The United States spends more than $650 billion a year on health care, yet 37 million of its citizens, mostly children, have no health insurance. In Oregon, despite the warnings of some disbelievers {editorial, June 4}, we have a plan to change that -- the Oregon Basic Health Services Act.

The act, the work of a coalition of consumers, medical providers, business and labor leaders as well as the Oregon legislators, is made up of three bills. The first would expand the population eligible for Medicaid, the second would require all employers to provide health insurance for their employees and the third would make health insurance available to high-risk individuals through the creation of risk pools. The problem is that Oregon needs a federal waiver to implement this act because it would change federal Medicaid rules. As representatives of Oregon who sit on the committees with jurisdiction over the Medicaid program, we intend to work in the Senate and in the House to pass legislation to allow this waiver.

Under federal law, Medicaid benefits now are generally unavailable to single people and childless couples. The Oregon proposals would eliminate this discriminatory practice. The proposals would also cover families with incomes of up to 100 percent of the federal poverty level; today, only families with incomes at 58 percent or below the poverty level can qualify for Medicaid benefits. Eliminating this arbitrary barrier would make health care available to 77,000 more Oregonians.

The Oregon act also includes a plan for a priority list of the services that would most effectively improve the health of Oregonians. To develop this list, our state Health Services Commission held 11 public hearings, 47 community meetings and surveyed hundreds of Oregonians.
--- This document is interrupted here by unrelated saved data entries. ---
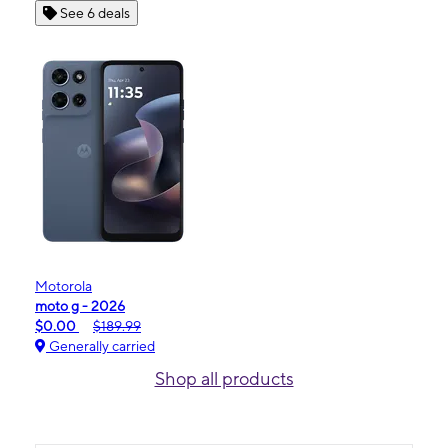
See 6 deals
Motorola
moto g - 2026
$0.00
$189.99
Generally carried
Shop all products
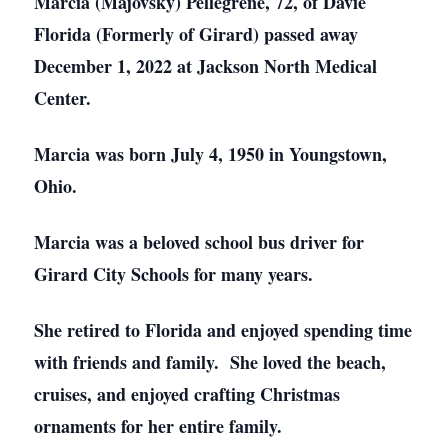
Marcia (Majovsky) Pellegrene, 72, of Davie
Florida (Formerly of Girard) passed away
December 1, 2022 at Jackson North Medical
Center.
Marcia was born July 4, 1950 in Youngstown,
Ohio.
Marcia was a beloved school bus driver for
Girard City Schools for many years.
She retired to Florida and enjoyed spending time
with friends and family. She loved the beach,
cruises, and enjoyed crafting Christmas
ornaments for her entire family.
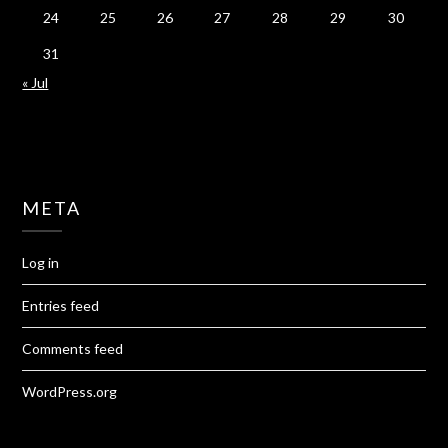
24
25
26
27
28
29
30
31
« Jul
META
Log in
Entries feed
Comments feed
WordPress.org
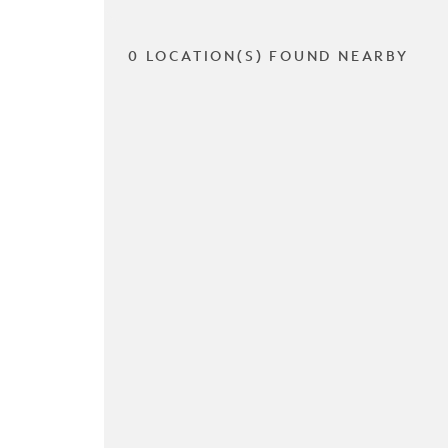
0 LOCATION(S) FOUND NEARBY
Based on what it learned, our legislature will earmark funds for certain basic health care. Some critics call this "rationing" health care, but how can you be accused of rationing benefits for people who have none today?
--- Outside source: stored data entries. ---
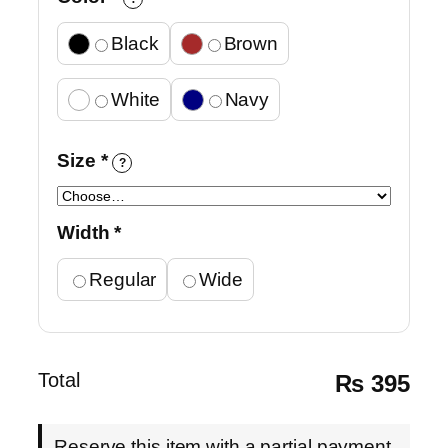
Black
Brown
White
Navy
Size
*
?
Width
*
Regular
Wide
Total
₨
395
Reserve this item with a partial payment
Some say the Oregon plan would take away health care from poor women and children to provide health care to those who now go without. However, the waiver will require that the level of health benefits provided under the plan be adequate to meet the basic health needs of Oregonians. Oregon state officials have said unequivocally that providing adequate health care to 77,000 additional low-income Oregonians will require increased funding.

Other critics talk about the Oregon plan setting a "dangerous" precedent, but the waiver will apply only to Oregon and only for three years. After three years, an evaluation will be presented to Congress. If the plan is a failure, other states won't be interested. But if it shows promise, why shouldn't other states be given flexibility to try something new?

The Oregon plan does challenge Medicaid rules -- rules that are irrational and discriminatory -- but also brings logic and fairness to the Medicaid program in Oregon. It will allow our citizens to decide for themselves what health benefits they need instead of having benefits mandated for them by Washington special interests.

Oregon has a plan that could provide a lifeline to those who now fall in the cracks in our health care system. At the very least, it should be given a chance.

-- Bob Packwood and Ron Wyden The writers are, respectively, a Republican senator and a Democratic representative from Oregon.